New design tool reveals a product’s many possible performance tradeoffs

Users can quickly visualize designs that optimize multiple parameters at once.

CSAIL researchers have developed a visualization tool for computer-aided design (CAD) programs that, for the first time, lets users instead interactively explore all designs that best fit multiple, often-conflicting performance tradeoffs, in real time. Courtesy of the researchers
CSAIL researchers have developed a visualization tool for computer-aided design (CAD) programs that, for the first time, lets users instead interactively explore all designs that best fit multiple, often-conflicting performance tradeoffs, in real time. Courtesy of the researchers

Using a new tool designed by MIT scientists, If will be possible to explore the many compromises that come with designing new products with efficiency. The tool enables users to interactively explore all designs that best fit multiple, often-conflicting performance tradeoffs, in real time.

This tool is a visualization tool for CAD that primarily calculates optimal designs for three performance objectives in a precomputation step. It then maps every one of those outlines as color-coded patches on a triangular graph. Clients can move a cursor in and around the patches to organize some execution objective. As the cursor moves, 3-D outlines create the impression that is advanced for that correct spot on the diagram.

Adriana Schulz, a CSAIL postdoc and first author on the paper said, “Now you can explore the landscape of multiple performance compromises efficiently and interactively, which is something that didn’t exist before.”

Schulz, Matusik, Grinspun, said, “Using this new tool we can directly edit the performance space and providing real-time feedback on the designs that give you the best performance. A product may have 100 design parameters … but we really only care about how it behaves in the physical world.”

The tool calculates optimal designs for three performance objectives in a precomputation step. It then maps all designs as color-coded patches on a triangular graph. Users move a cursor around the patches to prioritize one performance objective or another. As the cursor moves, 3-D designs appear that are optimized for that exact spot on the graph.  Courtesy of the researchers
The tool calculates optimal designs for three performance objectives in a precomputation step. It then maps all designs as color-coded patches on a triangular graph. Users move a cursor around the patches to prioritize one performance objective or another. As the cursor moves, 3-D designs appear that are optimized for that exact spot on the graph.
Courtesy of the researchers

In the new paper, the researchers home in on a critical aspect of performance called the “Pareto front,” a set of designs optimized for all given performance objectives, where any design change that improves one objective worsens another objective.

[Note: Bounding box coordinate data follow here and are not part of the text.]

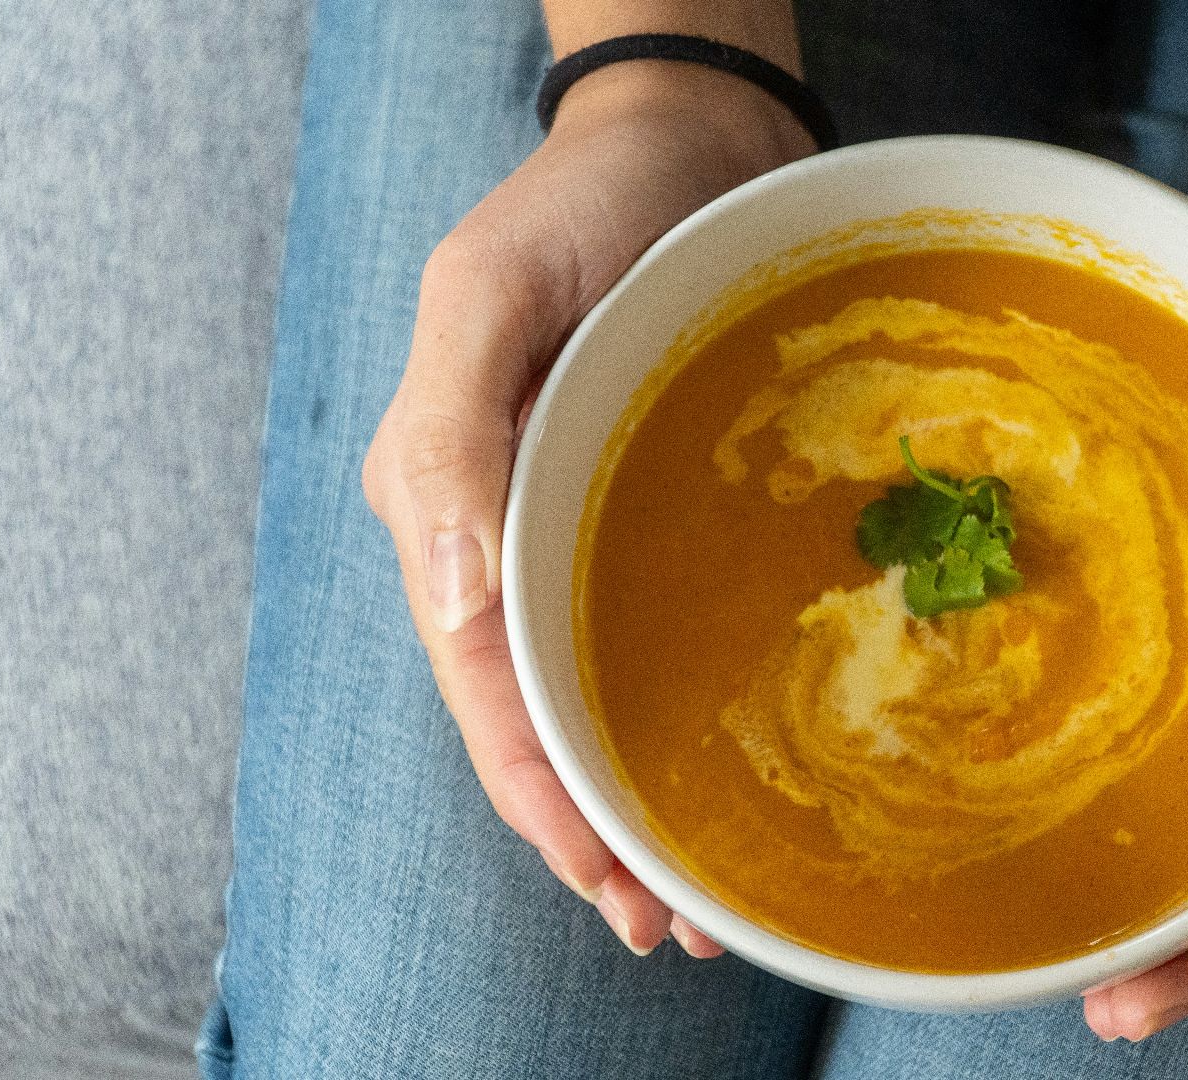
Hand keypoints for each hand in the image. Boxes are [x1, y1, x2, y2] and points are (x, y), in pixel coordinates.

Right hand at [362, 61, 813, 957]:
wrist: (690, 137)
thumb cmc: (587, 204)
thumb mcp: (489, 290)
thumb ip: (450, 439)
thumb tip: (448, 609)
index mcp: (451, 500)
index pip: (486, 683)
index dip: (538, 794)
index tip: (607, 883)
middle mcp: (509, 535)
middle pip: (539, 715)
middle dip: (594, 832)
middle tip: (676, 928)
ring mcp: (583, 530)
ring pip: (600, 694)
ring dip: (641, 798)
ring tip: (708, 897)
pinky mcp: (652, 513)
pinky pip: (660, 635)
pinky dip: (685, 717)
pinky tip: (739, 773)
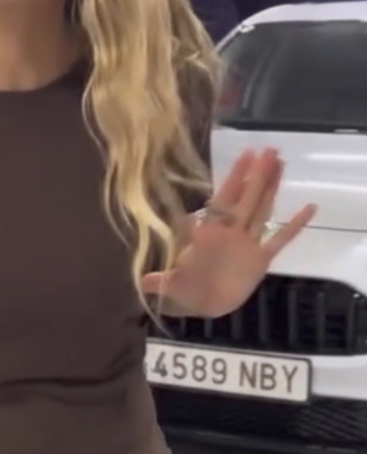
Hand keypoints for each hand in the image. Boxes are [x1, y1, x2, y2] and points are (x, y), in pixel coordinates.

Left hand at [142, 149, 316, 317]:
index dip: (235, 178)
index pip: (224, 200)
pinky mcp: (261, 259)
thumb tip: (144, 281)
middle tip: (270, 149)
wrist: (204, 304)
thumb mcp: (172, 284)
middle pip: (247, 199)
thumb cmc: (186, 288)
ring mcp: (248, 244)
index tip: (245, 155)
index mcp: (210, 233)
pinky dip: (295, 225)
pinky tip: (310, 208)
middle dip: (258, 175)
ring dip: (272, 189)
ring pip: (263, 211)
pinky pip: (280, 239)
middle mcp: (231, 232)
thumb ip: (162, 281)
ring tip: (282, 165)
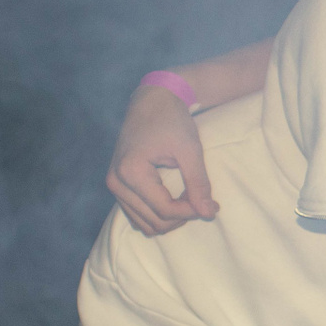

This front is usually represented in CAD and other software as a point cloud (dozens or hundreds of dots in a multi-dimensional graph), where each point is a separate design. For instance, one point may represent a wrench optimized for greater torque and less mass, while a nearby point will represent a design with slightly less torque, but more mass.

Specialists difficultly alter outlines in CAD to discover these Pareto-optimized plans, utilizing a considerable lot of mystery. At that point they utilize the front’s visual representation as a rule to discover an item that meets a particular execution, thinking about the different compromises.

The tool speedily discovers the entire Pareto front and turns it into an interactive map. The model first quickly uncovers one design on the Pareto front. Then, it uses some approximation calculations to discover tiny variations in that design.

After doing that a few times, it captures all designs on the Pareto front. Those designs are mapped as colored patches on a triangular graph, where each patch represents one Pareto-optimal design, surrounded by its slight variations. Each edge of the graph is labeled with a separate performance objective based on the input data.

Co-authors on the paper are Harrison Wang, a graduate student in mechanical engineering; Eitan Grinspun, an associate professor of computer science at Columbia University; Justin Solomon, an assistant professor in electrical engineering and computer science; and Wojciech Matusik, an associate professor in electrical engineering and computer science.